Can you reproduce the lines of the data below, starting with the line containing "genus: Deschampsia" and going on through the last line of the data, with both ends included and the pictures left out?

-- START OF EXTRACTED ENTRIES --

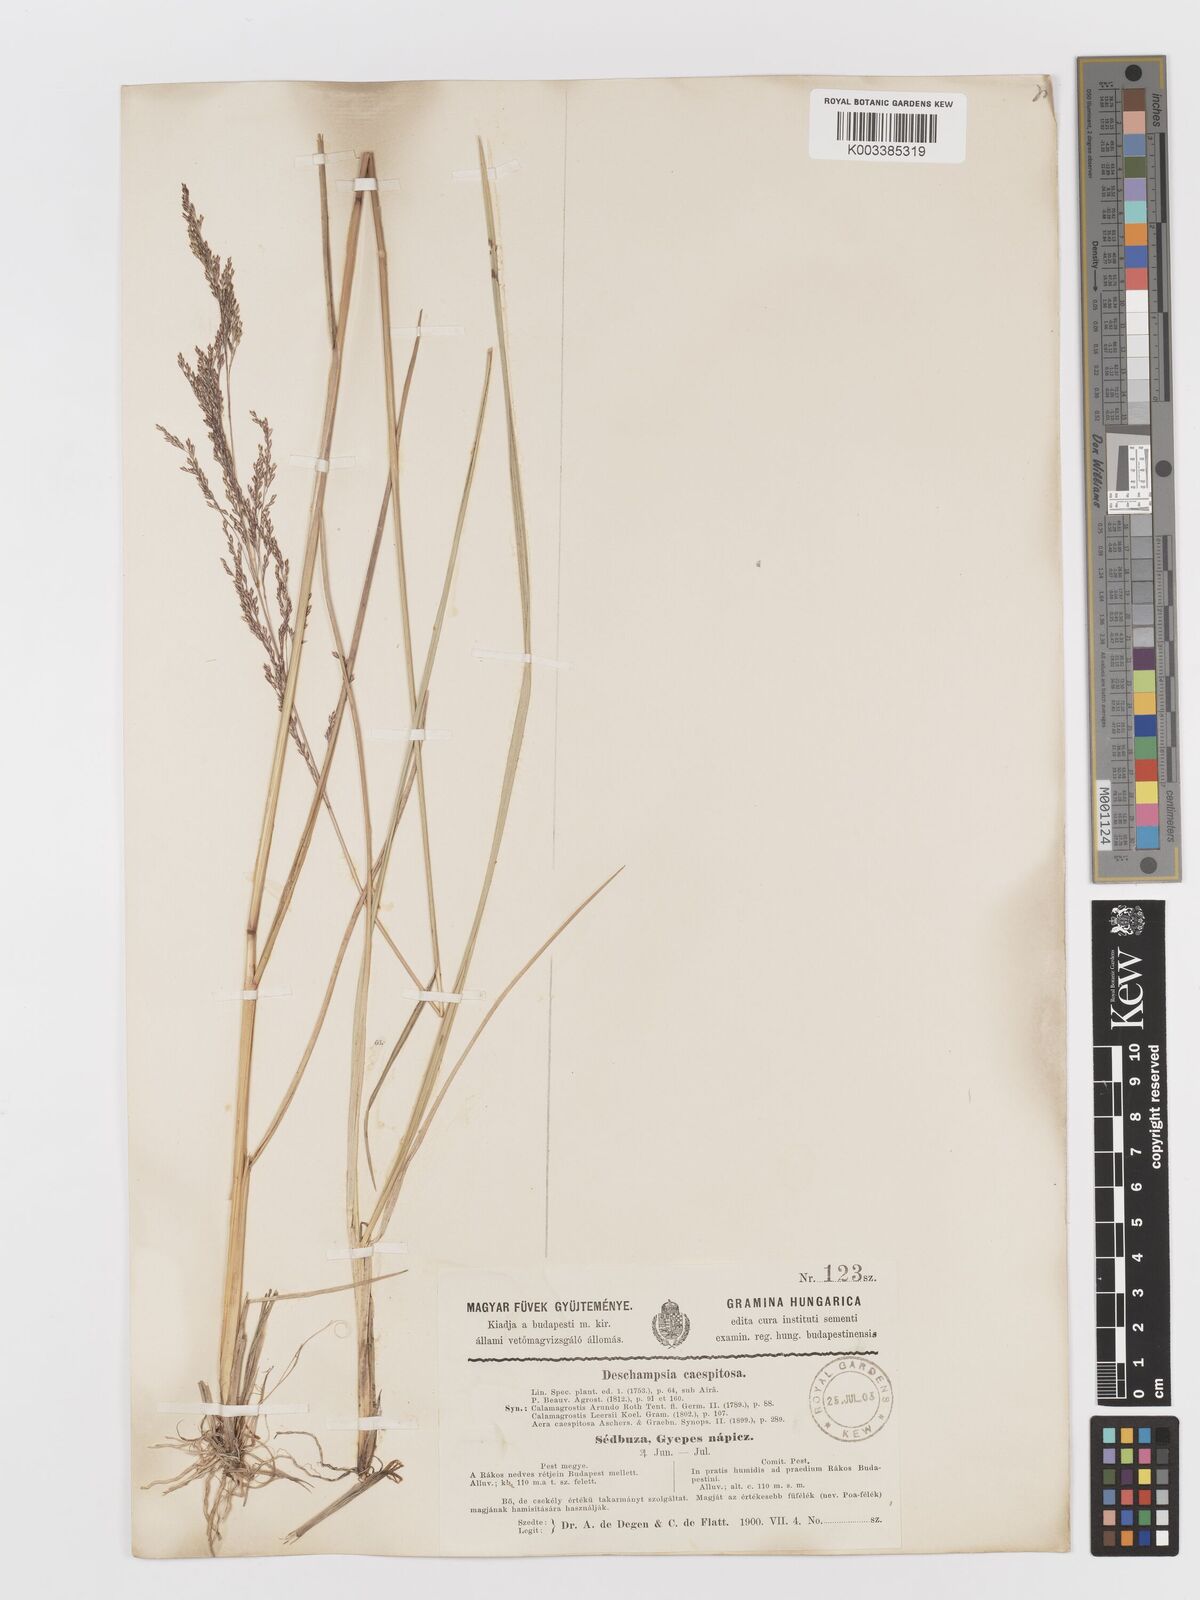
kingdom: Plantae
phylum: Tracheophyta
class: Liliopsida
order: Poales
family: Poaceae
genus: Deschampsia
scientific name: Deschampsia cespitosa
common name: Tufted hair-grass
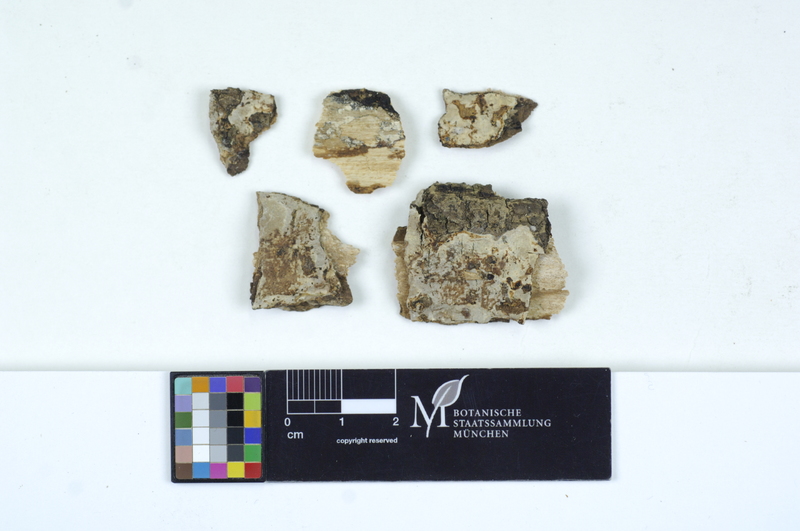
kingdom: Fungi
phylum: Basidiomycota
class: Agaricomycetes
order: Auriculariales
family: Auriculariaceae
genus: Heteroradulum
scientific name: Heteroradulum deglubens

-- END OF EXTRACTED ENTRIES --

= FINISHED TASK =
genus: Deschampsia
scientific name: Deschampsia cespitosa
common name: Tufted hair-grass
kingdom: Fungi
phylum: Basidiomycota
class: Agaricomycetes
order: Auriculariales
family: Auriculariaceae
genus: Heteroradulum
scientific name: Heteroradulum deglubens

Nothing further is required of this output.